**Trabalho solicitado**
- a) Indique se cada afirmação a seguir concorda com a resenha, respondendo sim ou não e citando literalmente as palavras do texto que decidem a questão: (i) Sylvia Ann Hewlett vive em Nova York; (ii) o livro resenhado foi publicado em 2010; (iii) a resenha considera nova a bandeira levantada pela autora.
- b) Transcreva literalmente, da resenha, o trecho de "Lança mão de" a "estudiosos – de gênero.".

== Texto extraído

HEWLETT, Sylvia Ann. Maternidade tardia: mulheres profissionais em busca de realização plena. Tradução de Grace Khawali. Osasco, SP: Novo Século, 2008. 287 p. Resenha de: SPONCHIADO, Justina Inês. A árida arte de conciliar carreira e plenitude nos vários âmbitos do viver. Revista Estudos Feministas v.19 n.1 Florianópolis Jan./Apr. 2011.

Doutora em Economia, Sylvia Ann Hewlett foi professora nas universidades de Cambridge, Columbia e Princeton; e fundadora presidente da ONG Center for Work-Life Policy. Autora de seis livros, articulista do New York Times, foi também a primeira mulher a presidir, nos anos 1980, o Conselho de Políticas Econômicas nos EUA. Vive em Nova York. Sua ação social dirige-se, sobretudo, a empresários e empresárias, apostando na formação de opinião e na construção de políticas que apoiem a família, na perspectiva de criar condições para que as mulheres possam conciliar carreira e vida.

Relativizando sua aposta irrestrita na família de modelo tradicional, colheremos elementos relevantes para as reflexões sobre relações de gênero, considerando a condição de mulheres profissionais heterossexuais. Depois do prefácio em que declara sua alegria de viver um casamento feliz e sua infinita paixão por ser mãe, expõe sua intensa luta para conciliar carreira e maternidade e para ter filhos mais tarde; sentimentos envolvidos ao sofrer um aborto de gêmeos iniciado durante um dia exaustivo e estressante de trabalho; críticas de colegas por engravidar, desviando-se do foco da carreira e do trabalho, e por insistir em ter [ainda] mais filhos. Ela conta como enfrentou – e confrontou – tudo isso.

Lança mão de elementos de sua área para argumentar por políticas que considerem a maternidade como potencialmente enriquecedora das mulheres profissionais: em vez de perder grandes potencialidades, as empresas e corporações e a sociedade em geral podem ganhar ao encontrar maneiras que favoreçam a conciliação da carreira e da vida pessoal – entendida como maternidade e casamento, e interações em grupos e redes de amizade – de suas profissionais de carreira. Sem isso, afirma, elas têm duras escolhas a fazer: a carreira OU os filhos e as filhas – e, na maioria dos casos que investigou, uma relação afetiva duradoura. A bandeira que levanta não é nova; intrigantes são os dados que ela aponta. Com tradução em alguns momentos duvidosa, o livro tem mesmo assim algo relevante a dizer a feministas e estudiosas – e estudiosos – de gênero.

====
== Dados para análise

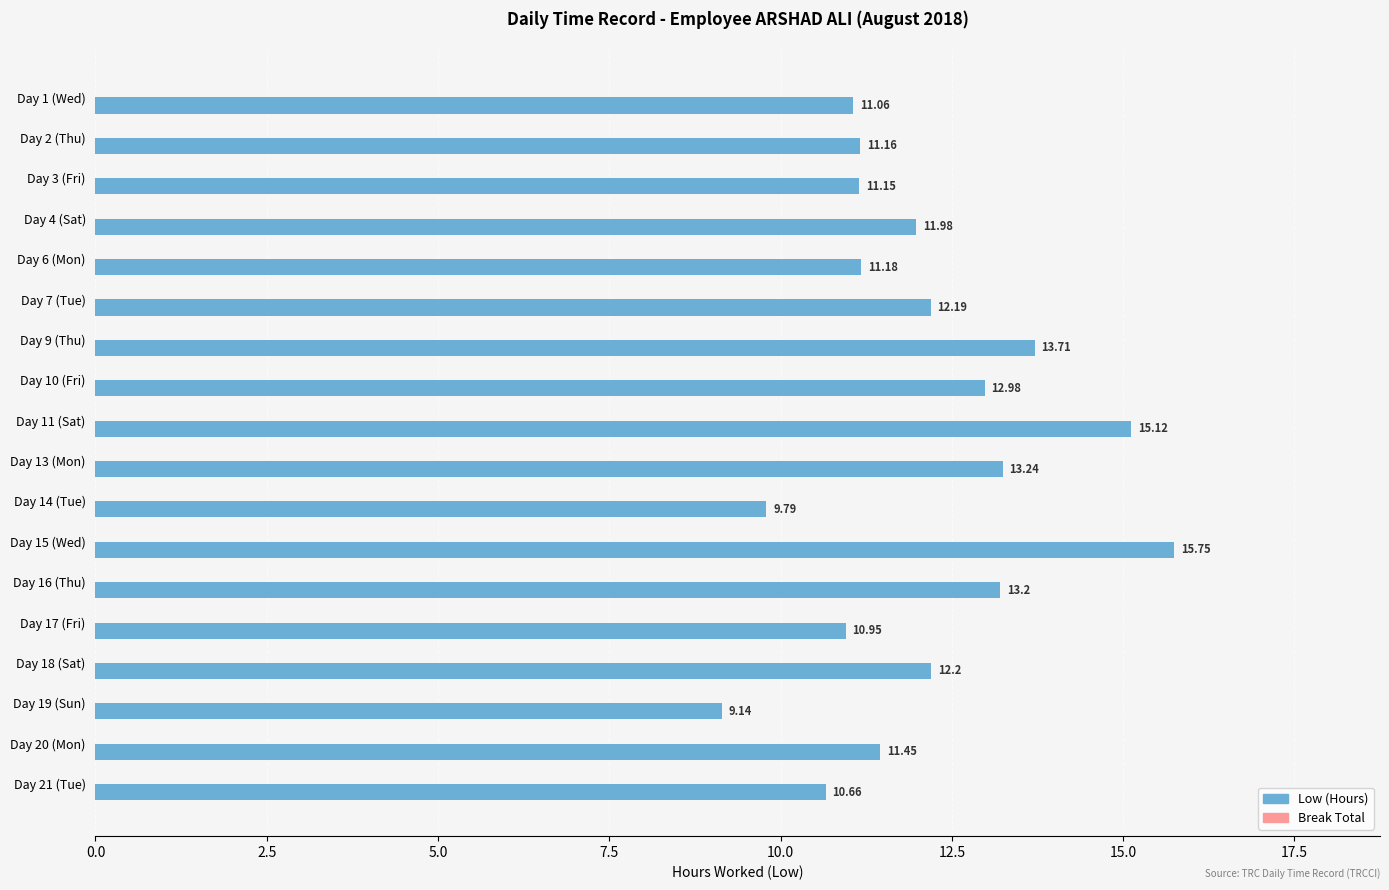

What is the average value?

12.1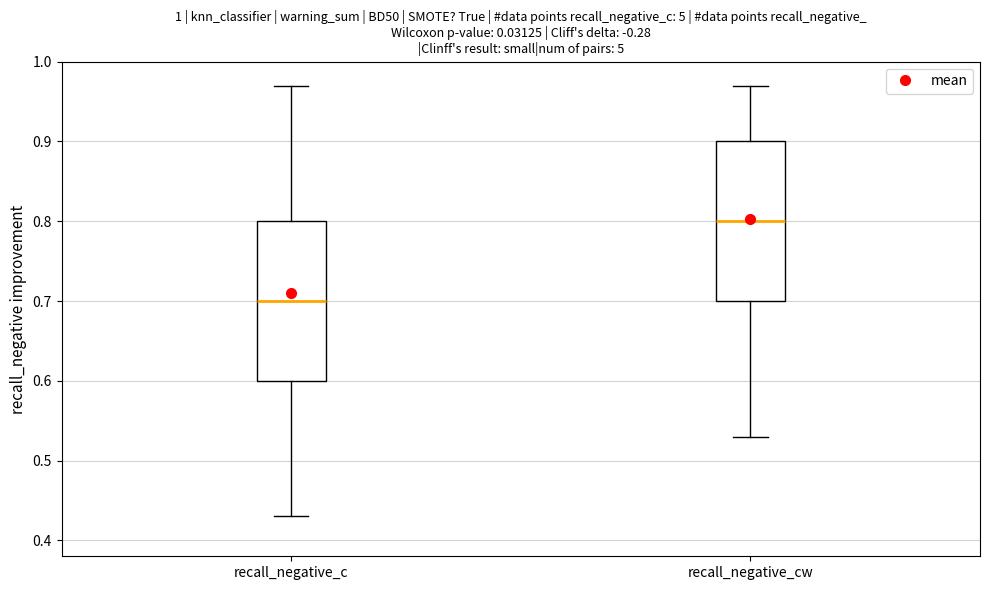

Reading left to right, transcribe this box plot: for each box, give where its median line is, the range the box spans, and where its two whiskers end, as read against the y-axis. The values are not printed on the chart, so give them approximately, as read against the axis.

recall_negative_c: median 0.70, box 0.60 to 0.80, whiskers 0.43 to 0.97
recall_negative_cw: median 0.80, box 0.70 to 0.90, whiskers 0.53 to 0.97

====

**Respostas por item**
- a)
(i) Sim: "Vive em Nova York."
(ii) Não: "Osasco, SP: Novo Século, 2008."
(iii) Não: "A bandeira que levanta não é nova".

- b)
Lança mão de elementos de sua área para argumentar por políticas que considerem a maternidade como potencialmente enriquecedora das mulheres profissionais: em vez de perder grandes potencialidades, as empresas e corporações e a sociedade em geral podem ganhar ao encontrar maneiras que favoreçam a conciliação da carreira e da vida pessoal – entendida como maternidade e casamento, e interações em grupos e redes de amizade – de suas profissionais de carreira. Sem isso, afirma, elas têm duras escolhas a fazer: a carreira OU os filhos e as filhas – e, na maioria dos casos que investigou, uma relação afetiva duradoura. A bandeira que levanta não é nova; intrigantes são os dados que ela aponta. Com tradução em alguns momentos duvidosa, o livro tem mesmo assim algo relevante a dizer a feministas e estudiosas – e estudiosos – de gênero.